— Your goal —
Leaving out the pictures, output the lines from the one that contains "focal_mm: 35" through the end of the material, exactly as they stand.

════════

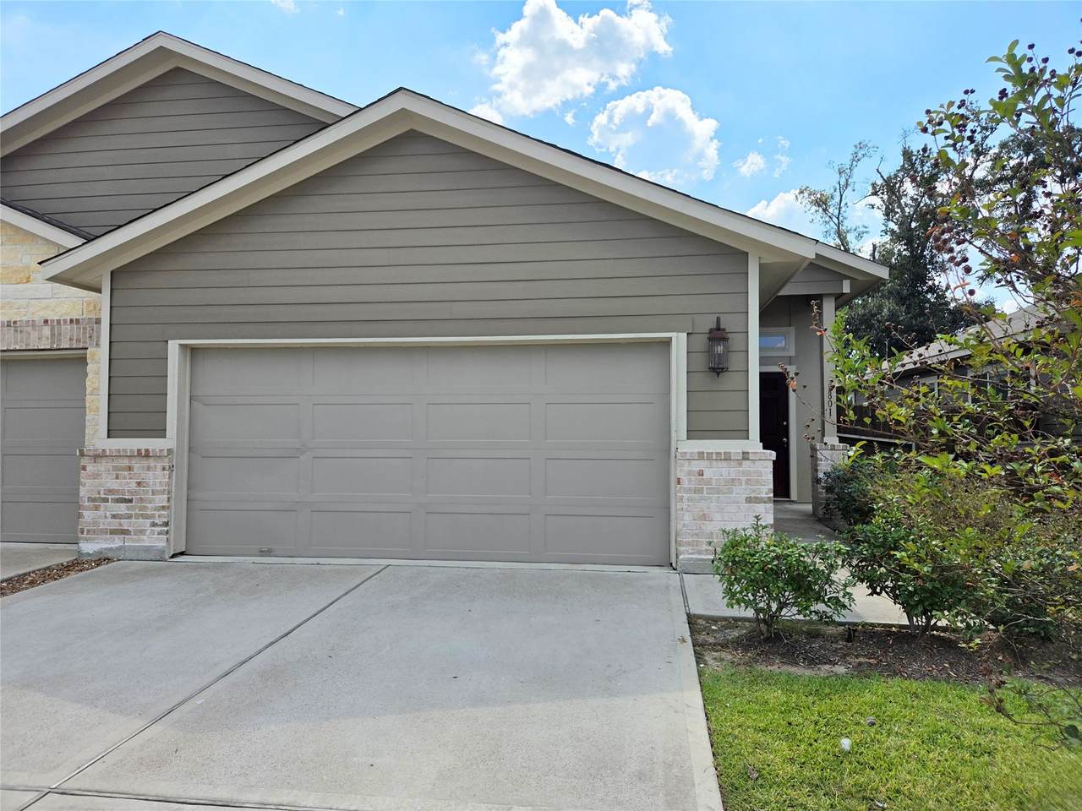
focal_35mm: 23
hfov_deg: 73.9
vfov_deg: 58.9
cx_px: 541
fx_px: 719
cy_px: 406
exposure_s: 1/7075
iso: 80
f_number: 1.8
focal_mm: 5.4
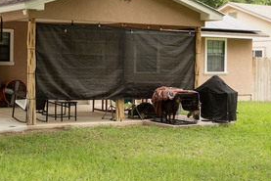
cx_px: 125
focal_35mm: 81
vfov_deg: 16.8
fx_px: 610
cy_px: 58
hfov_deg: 25.0
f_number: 1.6
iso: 125
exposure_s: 1/2500
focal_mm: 35
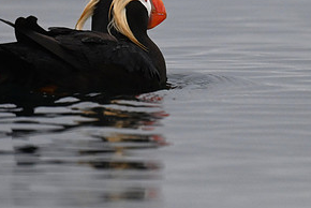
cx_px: 220
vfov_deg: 0.9
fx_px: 13827
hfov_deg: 1.3
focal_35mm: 1599
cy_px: 63
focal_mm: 800
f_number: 6.3
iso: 900
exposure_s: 1/800
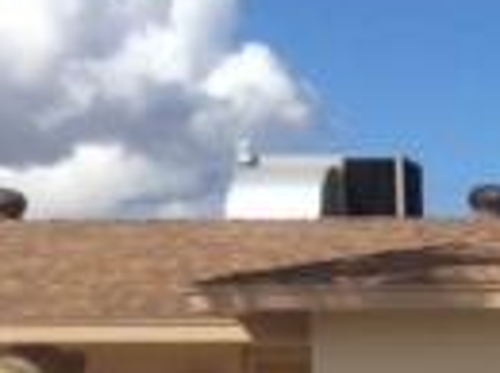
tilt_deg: -6.5
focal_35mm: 158
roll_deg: -1.4
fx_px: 2278
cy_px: 558
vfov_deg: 9.1
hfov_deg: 11.3
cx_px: 1008
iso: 32
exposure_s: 1/2119
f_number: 2.4
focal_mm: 3.3
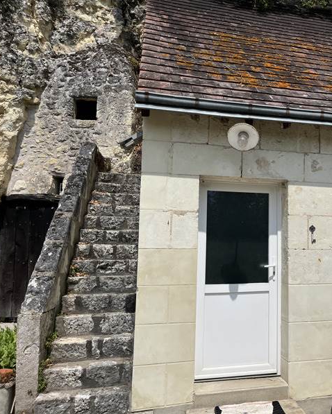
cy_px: 207
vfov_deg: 52.8
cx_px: 268
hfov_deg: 41.4
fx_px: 417
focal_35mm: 34
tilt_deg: +6.7
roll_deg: -0.3
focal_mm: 5.1
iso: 50
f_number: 1.6
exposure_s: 1/7874
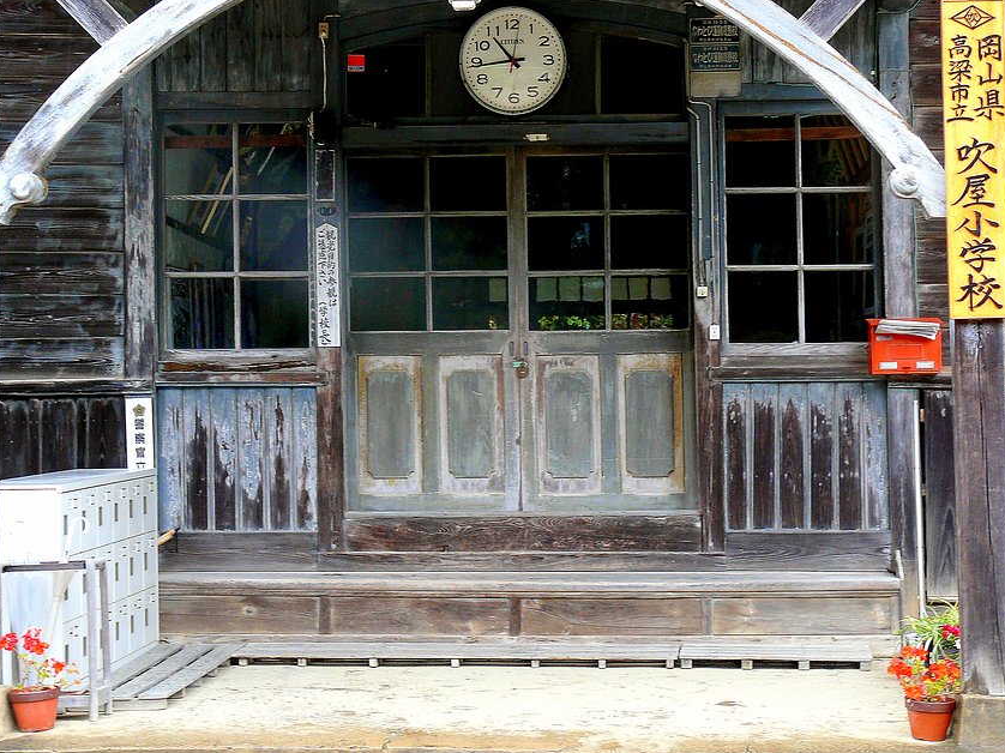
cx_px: 552
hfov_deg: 25.3
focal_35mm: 77
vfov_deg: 19.1
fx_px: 2235
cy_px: 343
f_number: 4.5
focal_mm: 13.3
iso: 100
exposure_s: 1/15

════════

— Your solution —
focal_mm: 35
cx_px: 220
vfov_deg: 0.9
fx_px: 13827
hfov_deg: 1.3
focal_35mm: 1599
cy_px: 63
focal_mm: 800
f_number: 6.3
iso: 900
exposure_s: 1/800
tilt_deg: -6.5
focal_35mm: 158
roll_deg: -1.4
fx_px: 2278
cy_px: 558
vfov_deg: 9.1
hfov_deg: 11.3
cx_px: 1008
iso: 32
exposure_s: 1/2119
f_number: 2.4
focal_mm: 3.3
cy_px: 207
vfov_deg: 52.8
cx_px: 268
hfov_deg: 41.4
fx_px: 417
focal_35mm: 34
tilt_deg: +6.7
roll_deg: -0.3
focal_mm: 5.1
iso: 50
f_number: 1.6
exposure_s: 1/7874
cx_px: 552
hfov_deg: 25.3
focal_35mm: 77
vfov_deg: 19.1
fx_px: 2235
cy_px: 343
f_number: 4.5
focal_mm: 13.3
iso: 100
exposure_s: 1/15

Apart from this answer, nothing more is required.